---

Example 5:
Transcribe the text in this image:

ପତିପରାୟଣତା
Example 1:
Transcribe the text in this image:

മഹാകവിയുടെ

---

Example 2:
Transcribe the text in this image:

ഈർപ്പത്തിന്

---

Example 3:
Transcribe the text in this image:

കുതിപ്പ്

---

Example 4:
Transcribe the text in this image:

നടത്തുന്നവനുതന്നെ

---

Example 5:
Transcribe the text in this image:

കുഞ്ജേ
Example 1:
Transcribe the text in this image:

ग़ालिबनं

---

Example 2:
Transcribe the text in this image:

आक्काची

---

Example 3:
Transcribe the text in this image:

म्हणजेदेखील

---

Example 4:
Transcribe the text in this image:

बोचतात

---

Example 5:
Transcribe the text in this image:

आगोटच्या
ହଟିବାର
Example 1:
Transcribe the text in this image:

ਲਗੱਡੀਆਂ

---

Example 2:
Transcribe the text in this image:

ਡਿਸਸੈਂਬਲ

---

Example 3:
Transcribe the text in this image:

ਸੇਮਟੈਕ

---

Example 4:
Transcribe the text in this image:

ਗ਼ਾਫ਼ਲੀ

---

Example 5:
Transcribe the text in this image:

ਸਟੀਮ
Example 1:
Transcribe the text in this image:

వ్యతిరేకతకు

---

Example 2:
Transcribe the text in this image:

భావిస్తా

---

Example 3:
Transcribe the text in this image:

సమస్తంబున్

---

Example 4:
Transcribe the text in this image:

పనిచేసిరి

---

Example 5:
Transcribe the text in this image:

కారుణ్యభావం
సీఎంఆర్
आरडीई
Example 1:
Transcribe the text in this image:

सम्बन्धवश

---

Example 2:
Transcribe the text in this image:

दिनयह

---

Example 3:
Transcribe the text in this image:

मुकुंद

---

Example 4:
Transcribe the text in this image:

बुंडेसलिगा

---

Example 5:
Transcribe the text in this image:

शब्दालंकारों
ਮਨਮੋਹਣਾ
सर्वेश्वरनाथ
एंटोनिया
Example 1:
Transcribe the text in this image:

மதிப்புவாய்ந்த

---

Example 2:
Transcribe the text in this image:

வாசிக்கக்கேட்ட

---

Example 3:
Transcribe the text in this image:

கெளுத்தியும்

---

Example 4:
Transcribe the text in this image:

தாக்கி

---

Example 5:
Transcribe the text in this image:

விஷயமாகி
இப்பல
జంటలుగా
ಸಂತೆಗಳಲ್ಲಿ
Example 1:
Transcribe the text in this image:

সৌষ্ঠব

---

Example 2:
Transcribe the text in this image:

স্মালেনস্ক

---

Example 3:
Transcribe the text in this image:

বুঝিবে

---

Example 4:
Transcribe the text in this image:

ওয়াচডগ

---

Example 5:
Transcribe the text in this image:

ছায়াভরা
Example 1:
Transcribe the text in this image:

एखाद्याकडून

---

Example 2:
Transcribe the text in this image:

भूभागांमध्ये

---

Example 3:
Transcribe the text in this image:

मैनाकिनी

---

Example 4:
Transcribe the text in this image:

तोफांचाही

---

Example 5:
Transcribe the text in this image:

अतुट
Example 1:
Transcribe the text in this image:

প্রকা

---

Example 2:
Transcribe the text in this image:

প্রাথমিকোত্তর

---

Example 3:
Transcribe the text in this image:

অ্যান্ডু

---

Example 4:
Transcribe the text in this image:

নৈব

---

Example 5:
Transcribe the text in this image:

☆ ☆ ☆ ☆ ☆ ☆ ☆

Exercise directions
Word for word, quote all of the data above.

Answer area
---

Example 5:
Transcribe the text in this image:

ପତିପରାୟଣତା
Example 1:
Transcribe the text in this image:

മഹാകവിയുടെ

---

Example 2:
Transcribe the text in this image:

ഈർപ്പത്തിന്

---

Example 3:
Transcribe the text in this image:

കുതിപ്പ്

---

Example 4:
Transcribe the text in this image:

നടത്തുന്നവനുതന്നെ

---

Example 5:
Transcribe the text in this image:

കുഞ്ജേ
Example 1:
Transcribe the text in this image:

ग़ालिबनं

---

Example 2:
Transcribe the text in this image:

आक्काची

---

Example 3:
Transcribe the text in this image:

म्हणजेदेखील

---

Example 4:
Transcribe the text in this image:

बोचतात

---

Example 5:
Transcribe the text in this image:

आगोटच्या
ହଟିବାର
Example 1:
Transcribe the text in this image:

ਲਗੱਡੀਆਂ

---

Example 2:
Transcribe the text in this image:

ਡਿਸਸੈਂਬਲ

---

Example 3:
Transcribe the text in this image:

ਸੇਮਟੈਕ

---

Example 4:
Transcribe the text in this image:

ਗ਼ਾਫ਼ਲੀ

---

Example 5:
Transcribe the text in this image:

ਸਟੀਮ
Example 1:
Transcribe the text in this image:

వ్యతిరేకతకు

---

Example 2:
Transcribe the text in this image:

భావిస్తా

---

Example 3:
Transcribe the text in this image:

సమస్తంబున్

---

Example 4:
Transcribe the text in this image:

పనిచేసిరి

---

Example 5:
Transcribe the text in this image:

కారుణ్యభావం
సీఎంఆర్
आरडीई
Example 1:
Transcribe the text in this image:

सम्बन्धवश

---

Example 2:
Transcribe the text in this image:

दिनयह

---

Example 3:
Transcribe the text in this image:

मुकुंद

---

Example 4:
Transcribe the text in this image:

बुंडेसलिगा

---

Example 5:
Transcribe the text in this image:

शब्दालंकारों
ਮਨਮੋਹਣਾ
सर्वेश्वरनाथ
एंटोनिया
Example 1:
Transcribe the text in this image:

மதிப்புவாய்ந்த

---

Example 2:
Transcribe the text in this image:

வாசிக்கக்கேட்ட

---

Example 3:
Transcribe the text in this image:

கெளுத்தியும்

---

Example 4:
Transcribe the text in this image:

தாக்கி

---

Example 5:
Transcribe the text in this image:

விஷயமாகி
இப்பல
జంటలుగా
ಸಂತೆಗಳಲ್ಲಿ
Example 1:
Transcribe the text in this image:

সৌষ্ঠব

---

Example 2:
Transcribe the text in this image:

স্মালেনস্ক

---

Example 3:
Transcribe the text in this image:

বুঝিবে

---

Example 4:
Transcribe the text in this image:

ওয়াচডগ

---

Example 5:
Transcribe the text in this image:

ছায়াভরা
Example 1:
Transcribe the text in this image:

एखाद्याकडून

---

Example 2:
Transcribe the text in this image:

भूभागांमध्ये

---

Example 3:
Transcribe the text in this image:

मैनाकिनी

---

Example 4:
Transcribe the text in this image:

तोफांचाही

---

Example 5:
Transcribe the text in this image:

अतुट
Example 1:
Transcribe the text in this image:

প্রকা

---

Example 2:
Transcribe the text in this image:

প্রাথমিকোত্তর

---

Example 3:
Transcribe the text in this image:

অ্যান্ডু

---

Example 4:
Transcribe the text in this image:

নৈব

---

Example 5:
Transcribe the text in this image:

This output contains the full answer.